• **What the exercise asks**
Arrange the lines of text from the line containing "Harum Tinjau Kawasan Kariangau" through the end of the records as a JSON list of strings, one string per line and no strings for blank lines. Leave the pictures out of the list.

• **Information provided**
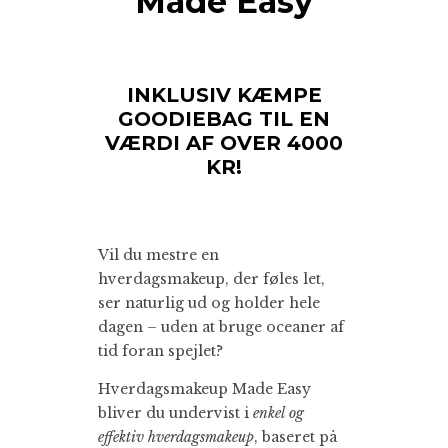
Made Easy
INKLUSIV KÆMPE
GOODIEBAG TIL EN
VÆRDI AF OVER 4000
KR!
Vil du mestre en
hverdagsmakeup, der føles let,
ser naturlig ud og holder hele
dagen – uden at bruge oceaner af
tid foran spejlet?
Hverdagsmakeup Made Easy
bliver du undervist i
enkel og
effektiv hverdagsmakeup
, baseret på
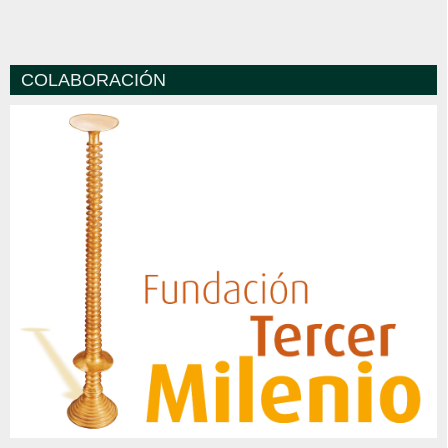
COLABORACIÓN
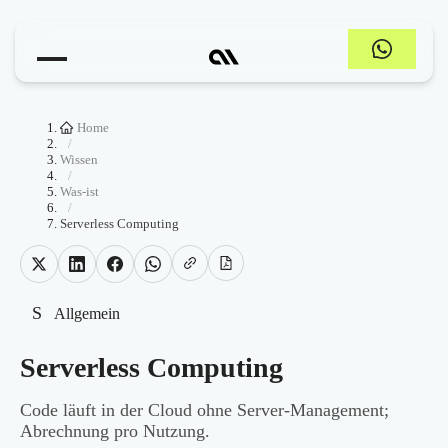
Home
/
Wissen
/
Was-ist
/
Serverless Computing
S
Allgemein
Serverless Computing
Code läuft in der Cloud ohne Server-Management;
Abrechnung pro Nutzung.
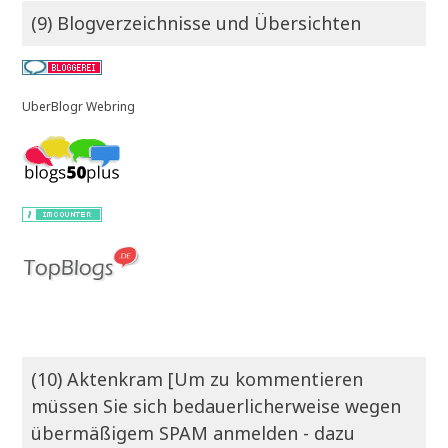
(9) Blogverzeichnisse und Übersichten
UberBlogr Webring
(10) Aktenkram [Um zu kommentieren
müssen Sie sich bedauerlicherweise wegen
übermäßigem SPAM anmelden - dazu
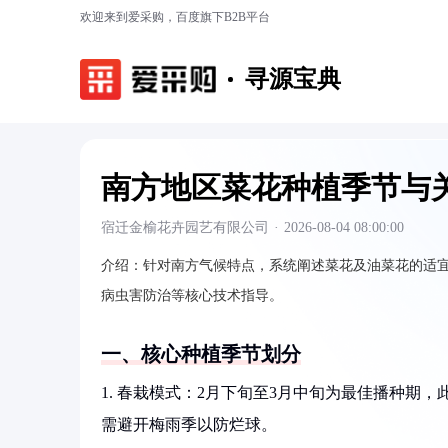
欢迎来到爱采购，百度旗下B2B平台
寻源宝典
南方地区菜花种植季节与
宿迁金榆花卉园艺有限公司
·
2026-08-04 08:00:00
介绍：
针对南方气候特点，系统阐述菜花及油菜花的适
病虫害防治等核心技术指导。
一、核心种植季节划分
1. 春栽模式：2月下旬至3月中旬为最佳播种期
需避开梅雨季以防烂球。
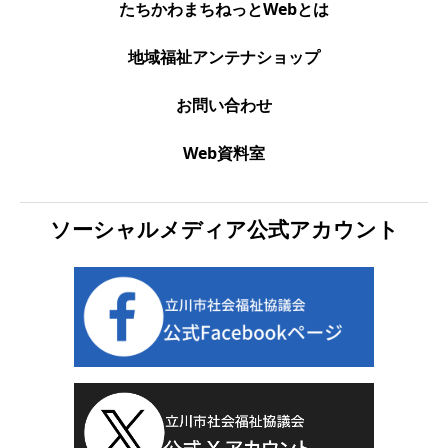
たちかわまちねっとWebとは
地域福祉アンテナショップ
お問い合わせ
Web資料室
ソーシャルメディア公式アカウント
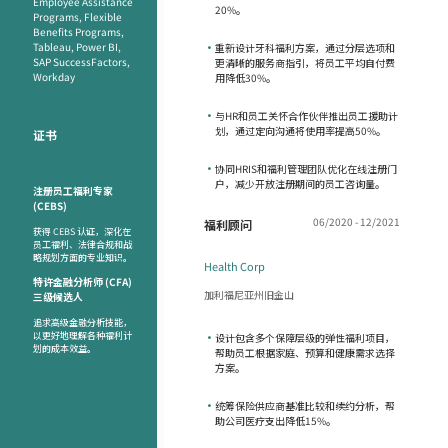
Employee Assistance
20%。
Programs, Flexible
Benefits Programs,
Tableau, Power BI,
•
重新设计牙科福利方案，通过分层选项和
SAP SuccessFactors,
更清晰的服务商指引，将员工平均自付费
Workday
用降低30%。
•
与HR和员工关怀合作伙伴推出员工援助计
划，通过定向沟通将使用率提高50%。
证书
•
协同HRIS和福利管理团队优化在线注册门
户，减少开放注册期间的员工咨询量。
注册员工福利专家
(CEBS)
06/2020 - 12/2021
福利顾问
获得 CEBS 认证，深化在
员工福利、法律合规和战
略规划方面的专业知识。
Health Corp
特许金融分析师 (CFA)
加利福尼亚州旧金山
三级候选人
追求高级金融分析技能，
以更好地理解各种福利计
•
设计包含多个保障层级的弹性福利项目，
划的成本效益。
帮助员工根据家庭、预算和健康需求选择
方案。
•
统筹保险供应商基准比较和续约分析，帮
助公司医疗支出降低15%。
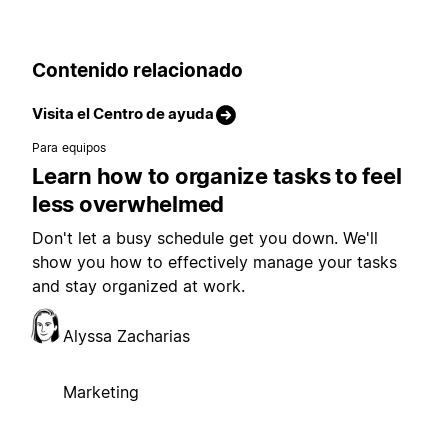
Contenido relacionado
Visita el Centro de ayuda
Para equipos
Learn how to organize tasks to feel
less overwhelmed
Don't let a busy schedule get you down. We'll
show you how to effectively manage your tasks
and stay organized at work.
Alyssa Zacharias
Marketing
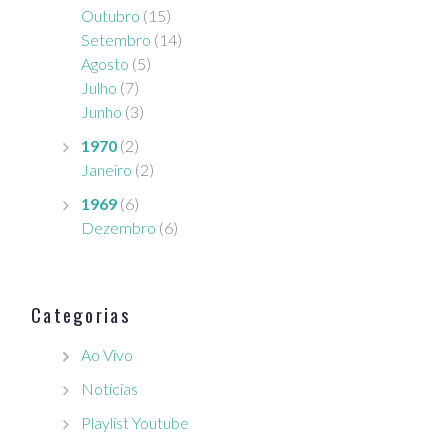
Outubro
(15)
Setembro
(14)
Agosto
(5)
Julho
(7)
Junho
(3)
1970
(2)
Janeiro
(2)
1969
(6)
Dezembro
(6)
Categorias
Ao Vivo
Notícias
Playlist Youtube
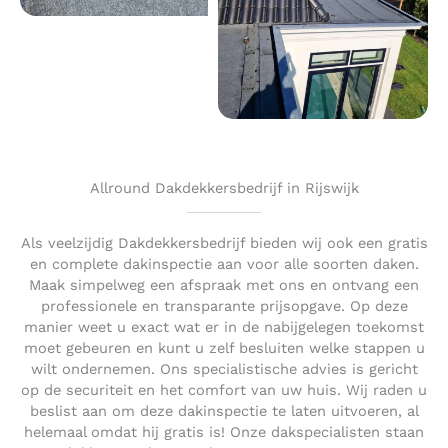
Allround Dakdekkersbedrijf in Rijswijk
Als veelzijdig Dakdekkersbedrijf bieden wij ook een gratis
en complete dakinspectie aan voor alle soorten daken.
Maak simpelweg een afspraak met ons en ontvang een
professionele en transparante prijsopgave. Op deze
manier weet u exact wat er in de nabijgelegen toekomst
moet gebeuren en kunt u zelf besluiten welke stappen u
wilt ondernemen. Ons specialistische advies is gericht
op de securiteit en het comfort van uw huis. Wij raden u
beslist aan om deze dakinspectie te laten uitvoeren, al
helemaal omdat hij gratis is! Onze dakspecialisten staan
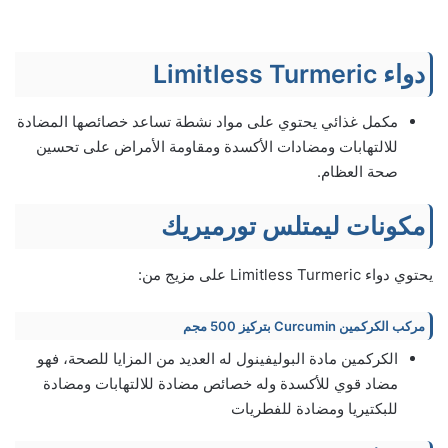
دواء Limitless Turmeric
مكمل غذائي يحتوي على مواد نشطة تساعد خصائصها المضادة
للالتهابات ومضادات الأكسدة ومقاومة الأمراض على تحسين
صحة العظام.
مكونات ليمتلس تورميريك
يحتوي دواء Limitless Turmeric على مزيج من:
مركب الكركمين Curcumin بتركيز 500 مجم
الكركمين مادة البوليفينول له العديد من المزايا للصحة، فهو
مضاد قوي للأكسدة وله خصائص مضادة للالتهابات ومضادة
للبكتيريا ومضادة للفطريات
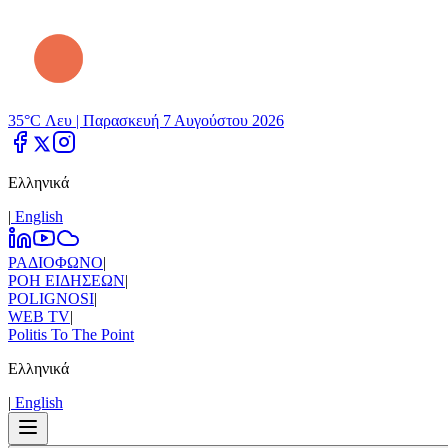
35°C Λευ |
Παρασκευή 7 Αυγούστου 2026
Ελληνικά
|
Εnglish
ΡΑΔΙΟΦΩΝΟ
|
ΡΟΗ ΕΙΔΗΣΕΩΝ
|
POLIGNOSI
|
WEB TV
|
Politis To The Point
Ελληνικά
|
Εnglish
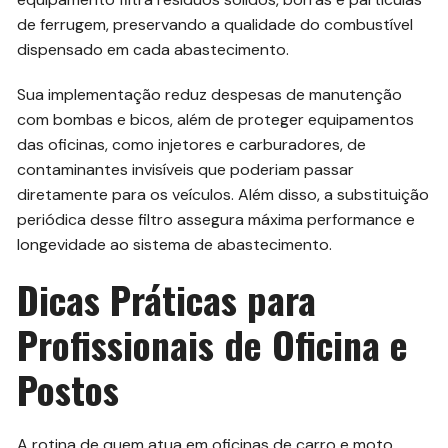
de ferrugem, preservando a qualidade do combustível
dispensado em cada abastecimento.
Sua implementação reduz despesas de manutenção
com bombas e bicos, além de proteger equipamentos
das oficinas, como injetores e carburadores, de
contaminantes invisíveis que poderiam passar
diretamente para os veículos. Além disso, a substituição
periódica desse filtro assegura máxima performance e
longevidade ao sistema de abastecimento.
Dicas Práticas para
Profissionais de Oficina e
Postos
A rotina de quem atua em oficinas de carro e moto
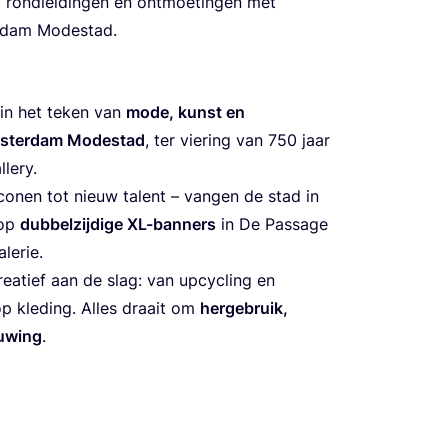
 rond­lei­din­gen en ont­moe­tin­gen met
ter­dam Modestad.
 in het teken van
mode, kunst en
ter­dam Mode­stad
, ter vie­ring van
750
jaar
llery.
n ico­nen tot nieuw talent – van­gen de stad in
 op
dub­bel­zij­di­ge XL-ban­ners
in De Pas­sa­ge
alerie.
e­a­tief aan de slag: van upcy­cling en
ie op kle­ding. Alles draait om
her­ge­bruik,
eu­wing
.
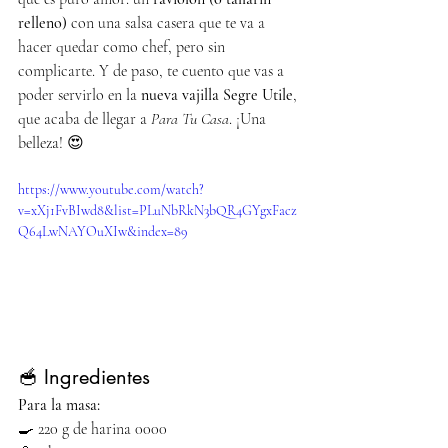
relleno)
 con una salsa casera que te va a 
hacer quedar como chef, pero sin 
complicarte. Y de paso, te cuento que vas a 
poder servirlo en la 
nueva vajilla Segre Utile
, 
que acaba de llegar a 
Para Tu Casa
. ¡Una 
belleza! 😍
https://www.youtube.com/watch?
v=xXj1FvBIwd8&list=PLuNbRkN3bQR4GYgxFacz
Q64LwNAYOuXIw&index=89
🥣 Ingredientes
Para la masa:
🍳 220 g de harina 0000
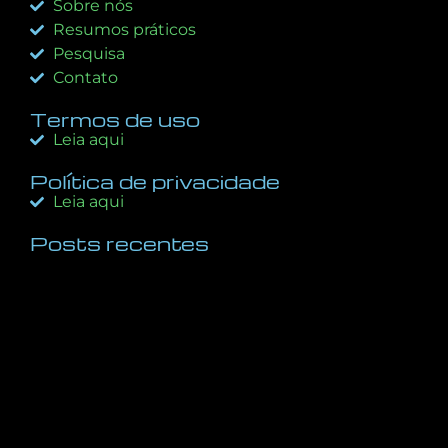
Sobre nós
Resumos práticos
Pesquisa
Contato
Termos de uso
Leia aqui
Política de privacidade
Leia aqui
Posts recentes
A Regra 10X: O Diferencial Decisivo Entre o Sucesso
e o Fracasso nos Negócios e na Vida
dezembro 5, 2025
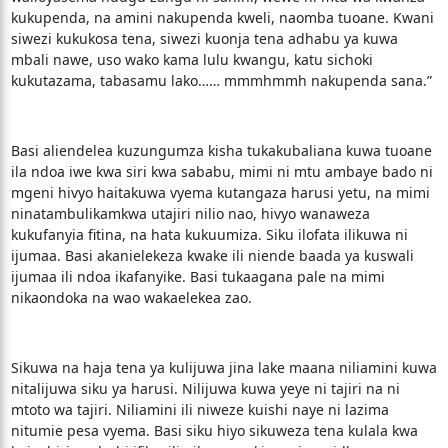
kukupenda, na amini nakupenda kweli, naomba tuoane. Kwani
siwezi kukukosa tena, siwezi kuonja tena adhabu ya kuwa
mbali nawe, uso wako kama lulu kwangu, katu sichoki
kukutazama, tabasamu lako…… mmmhmmh nakupenda sana.”
Basi aliendelea kuzungumza kisha tukakubaliana kuwa tuoane
ila ndoa iwe kwa siri kwa sababu, mimi ni mtu ambaye bado ni
mgeni hivyo haitakuwa vyema kutangaza harusi yetu, na mimi
ninatambulikamkwa utajiri nilio nao, hivyo wanaweza
kukufanyia fitina, na hata kukuumiza. Siku ilofata ilikuwa ni
ijumaa. Basi akanielekeza kwake ili niende baada ya kuswali
ijumaa ili ndoa ikafanyike. Basi tukaagana pale na mimi
nikaondoka na wao wakaelekea zao.
Sikuwa na haja tena ya kulijuwa jina lake maana niliamini kuwa
nitalijuwa siku ya harusi. Nilijuwa kuwa yeye ni tajiri na ni
mtoto wa tajiri. Niliamini ili niweze kuishi naye ni lazima
nitumie pesa vyema. Basi siku hiyo sikuweza tena kulala kwa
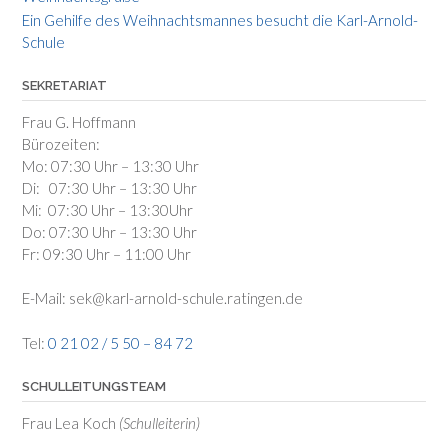
Ein Gehilfe des Weihnachtsmannes besucht die Karl-Arnold-
Schule
SEKRETARIAT
Frau G. Hoffmann
Bürozeiten:
Mo: 07:30 Uhr – 13:30 Uhr
Di: 07:30 Uhr – 13:30 Uhr
Mi: 07:30 Uhr – 13:30Uhr
Do: 07:30 Uhr – 13:30 Uhr
Fr: 09:30 Uhr – 11:00 Uhr
E-Mail: sek@karl-arnold-schule.ratingen.de
Tel:
0 21 02 / 5 50 – 84 72
SCHULLEITUNGSTEAM
Frau Lea Koch
(Schulleiterin)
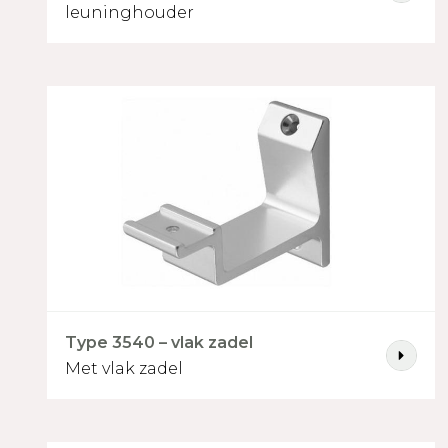
leuninghouder
Recht
Bijpassende leunin
Type 3502 - vlak zadel
Type 3540 - vlak zadel
Type 3540 – vlak zadel
Met vlak zadel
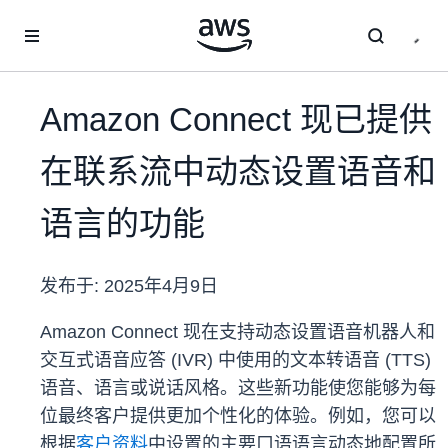
跳至主要内容
Amazon Connect 现已提供
在联系流中动态设置语音和
语言的功能
发布于:
2025年4月9日
Amazon Connect 现在支持动态设置语音机器人和
交互式语音应答 (IVR) 中使用的文本转语音 (TTS)
语音、语言或说话风格。这些新功能使您能够为每
位最终客户提供更加个性化的体验。例如，您可以
根据
客户资料
中设置的主要口语语言动态地配置所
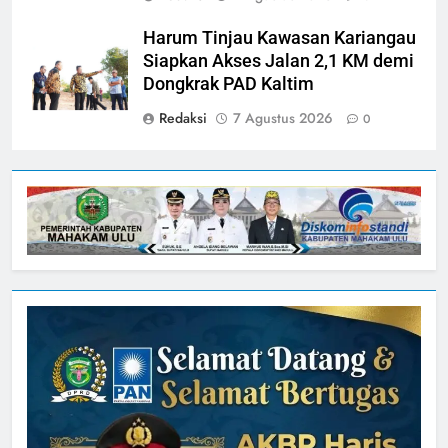
Harum Tinjau Kawasan Kariangau
Siapkan Akses Jalan 2,1 KM demi
Dongkrak PAD Kaltim
Redaksi
7 Agustus 2026
0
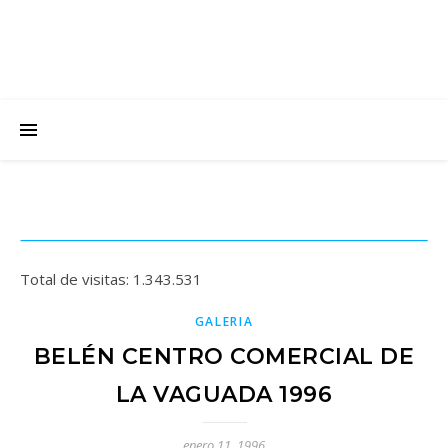
Total de visitas:
1.343.531
GALERIA
BELÉN CENTRO COMERCIAL DE
LA VAGUADA 1996
enero 11, 1996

• **Solution**
[
  "Harum Tinjau Kawasan Kariangau",
  "Siapkan Akses Jalan 2,1 KM demi",
  "Dongkrak PAD Kaltim",
  "Redaksi",
  "7 Agustus 2026",
  "0",
  "Total de visitas:",
  "1.343.531",
  "GALERIA",
  "BELÉN CENTRO COMERCIAL DE",
  "LA VAGUADA 1996",
  "enero 11, 1996"
]